Task goal: Rewrite the material below as a numbered list and drop any blank lines.
__________
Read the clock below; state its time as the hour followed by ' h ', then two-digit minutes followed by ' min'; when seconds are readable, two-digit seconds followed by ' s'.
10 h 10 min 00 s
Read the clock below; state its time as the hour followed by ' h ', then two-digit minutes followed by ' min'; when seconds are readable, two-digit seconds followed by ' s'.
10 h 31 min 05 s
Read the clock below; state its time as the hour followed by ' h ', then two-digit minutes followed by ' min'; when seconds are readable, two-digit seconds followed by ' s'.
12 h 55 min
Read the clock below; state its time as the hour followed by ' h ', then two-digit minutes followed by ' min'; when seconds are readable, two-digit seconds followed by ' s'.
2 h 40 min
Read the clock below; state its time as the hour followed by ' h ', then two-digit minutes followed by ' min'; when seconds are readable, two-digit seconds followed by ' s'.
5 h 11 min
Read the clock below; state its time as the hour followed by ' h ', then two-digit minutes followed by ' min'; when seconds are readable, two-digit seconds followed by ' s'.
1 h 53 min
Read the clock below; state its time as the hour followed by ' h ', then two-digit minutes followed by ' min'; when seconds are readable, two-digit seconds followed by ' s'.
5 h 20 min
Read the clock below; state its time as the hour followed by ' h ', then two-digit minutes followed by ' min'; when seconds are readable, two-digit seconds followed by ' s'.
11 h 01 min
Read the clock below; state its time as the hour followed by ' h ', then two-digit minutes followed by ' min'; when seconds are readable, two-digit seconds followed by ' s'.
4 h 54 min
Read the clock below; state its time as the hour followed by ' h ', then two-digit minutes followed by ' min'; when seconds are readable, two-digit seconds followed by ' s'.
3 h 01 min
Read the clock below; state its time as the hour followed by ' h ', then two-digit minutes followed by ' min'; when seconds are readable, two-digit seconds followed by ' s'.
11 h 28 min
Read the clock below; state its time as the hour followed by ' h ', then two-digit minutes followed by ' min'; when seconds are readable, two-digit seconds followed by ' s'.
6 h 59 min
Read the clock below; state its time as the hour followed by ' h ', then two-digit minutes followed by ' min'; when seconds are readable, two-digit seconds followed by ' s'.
__________
Reply:
1. Read the clock below; state its time as the hour followed by ' h ', then two-digit minutes followed by ' min'; when seconds are readable, two-digit seconds followed by ' s'.
2. 10 h 10 min 00 s
3. Read the clock below; state its time as the hour followed by ' h ', then two-digit minutes followed by ' min'; when seconds are readable, two-digit seconds followed by ' s'.
4. 10 h 31 min 05 s
5. Read the clock below; state its time as the hour followed by ' h ', then two-digit minutes followed by ' min'; when seconds are readable, two-digit seconds followed by ' s'.
6. 12 h 55 min
7. Read the clock below; state its time as the hour followed by ' h ', then two-digit minutes followed by ' min'; when seconds are readable, two-digit seconds followed by ' s'.
8. 2 h 40 min
9. Read the clock below; state its time as the hour followed by ' h ', then two-digit minutes followed by ' min'; when seconds are readable, two-digit seconds followed by ' s'.
10. 5 h 11 min
11. Read the clock below; state its time as the hour followed by ' h ', then two-digit minutes followed by ' min'; when seconds are readable, two-digit seconds followed by ' s'.
12. 1 h 53 min
13. Read the clock below; state its time as the hour followed by ' h ', then two-digit minutes followed by ' min'; when seconds are readable, two-digit seconds followed by ' s'.
14. 5 h 20 min
15. Read the clock below; state its time as the hour followed by ' h ', then two-digit minutes followed by ' min'; when seconds are readable, two-digit seconds followed by ' s'.
16. 11 h 01 min
17. Read the clock below; state its time as the hour followed by ' h ', then two-digit minutes followed by ' min'; when seconds are readable, two-digit seconds followed by ' s'.
18. 4 h 54 min
19. Read the clock below; state its time as the hour followed by ' h ', then two-digit minutes followed by ' min'; when seconds are readable, two-digit seconds followed by ' s'.
20. 3 h 01 min
21. Read the clock below; state its time as the hour followed by ' h ', then two-digit minutes followed by ' min'; when seconds are readable, two-digit seconds followed by ' s'.
22. 11 h 28 min
23. Read the clock below; state its time as the hour followed by ' h ', then two-digit minutes followed by ' min'; when seconds are readable, two-digit seconds followed by ' s'.
24. 6 h 59 min
25. Read the clock below; state its time as the hour followed by ' h ', then two-digit minutes followed by ' min'; when seconds are readable, two-digit seconds followed by ' s'.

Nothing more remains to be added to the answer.